De la Bretagne à Singapour : le pari gagnant de RTsys
En l’espace de deux mois, RTsys enchaîne les bonnes nouvelles. La PME bretonne, spécialisée dans la robotique sous-marine, a inauguré en juin une nouvelle usine à Lanester. Deux mois plus tard, en août, la marine singapourienne a engagé ses drones Comet-MCM1 pour la lutte anti-mines. Ce calendrier n’a rien d’anodin : il illustre comment un outil industriel repensé permet, presque aussitôt, de conquérir des marchés export toujours plus exigeants.
La fin de l’artisanat, le début de la série
Jusqu’à récemment, RTsys fabriquait ses équipements presque à la pièce, dans des ateliers conçus pour le sur-mesure. « Nous sentions que nous allions vite pousser les murs », confiait François-Xavier de Cointet à Mer et Marine.
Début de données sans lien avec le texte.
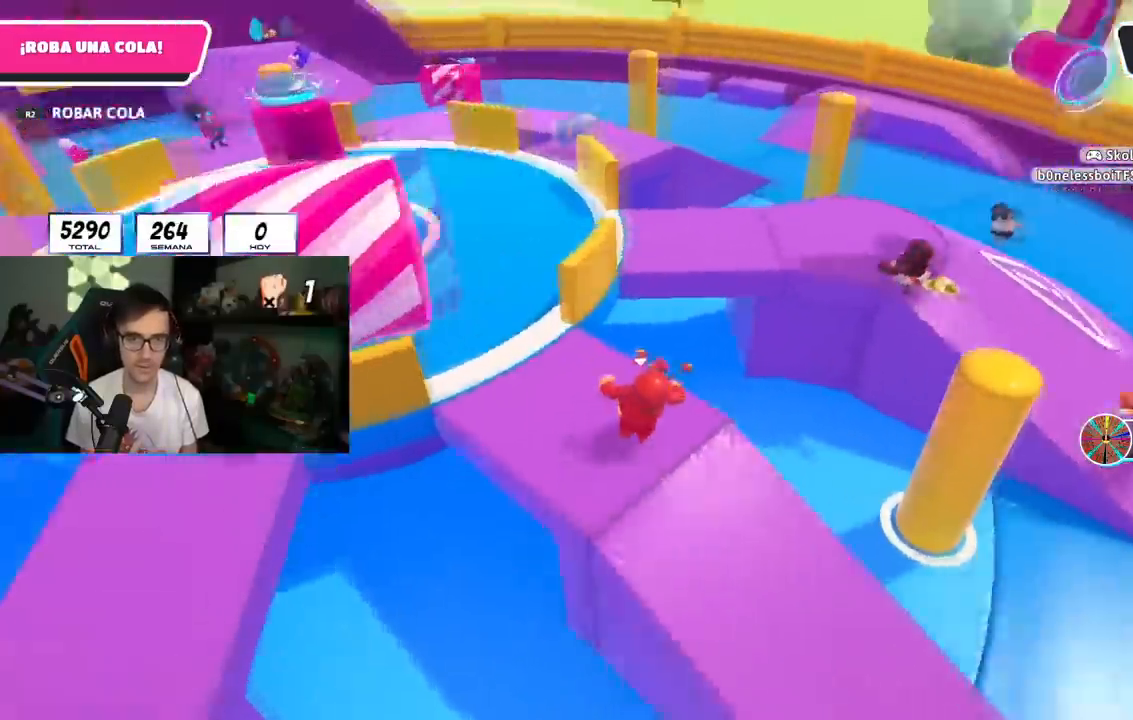
{"buttons": [], "left_stick": "up", "right_stick": "center", "events": [[50, "right_stick", "center"], [300, "CROSS", "down"], [500, "CROSS", "up"]]}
Le dirigeant a repris le groupe en 2021 avec Jean-Luc Biache. D’où ce nouveau site de 5 200 mètres carrés, trois fois plus vaste que les précédents locaux, qui réunit désormais quatre lignes de production, un atelier dédié à l’assemblage des drones et deux bassins pour les essais acoustiques.
Cette réorganisation change la nature même de l’entreprise. Elle ne livre plus seulement des prototypes, elle produit en série, avec un bureau méthode qui garantit que chaque équipement conçu par les ingénieurs reste industrialisable et reproductible à l’identique. Pour une entreprise dont le chiffre d’affaires a doublé depuis 2021, pour atteindre 25 millions d’euros, cette montée en cadence n’a rien d’accessoire : elle conditionne la capacité à honorer des commandes de plus en plus nombreuses, notamment dans la défense.
Cap sur Singapour
Cette capacité de production trouve justement une illustration concrète à des milliers de kilomètres de la Bretagne. La marine singapourienne (Republic of Singapore Navy) déploie désormais plusieurs Comet-MCM, des drones sous-marins autonomes qui détectent et identifient les mines sur les fonds marins. Le contrat associe la Defence Science and Technology Agency (DSTA), l’agence chargée des programmes d’armement de la cité-État.
Ce n’est pourtant pas qu’une question de technologie. Le détroit de Singapour concentre près de 150 000 passages de navires chaque année, un trafic trois fois supérieur à celui du détroit d’Ormuz. La moindre menace sous-marine peut donc perturber le commerce mondial dans toute la région Asie-Pacifique, ce qui explique l’attention que porte la marine singapourienne à la précision de détection.
En clair, l’usine de Lanester n’est pas une simple modernisation : elle constitue la condition nécessaire pour transformer un savoir-faire technologique en contrats internationaux durables. « Ce déploiement est une nouvelle reconnaissance de notre expertise en robotique sous-marine et en acoustique », indique Pierre-Alexandre Caux, directeur commercial de RTsys Underwater Technologies, dans le communiqué de l’entreprise. Reste à transformer l’essai : d’ici 2028, le groupe vise un nouveau doublement de son activité, grâce à la diversification vers les énergies marines et les télécommunications sous-marines, à l’image de son partenariat récent avec Alcatel Submarine Networks. Un signal fort pour toute la filière.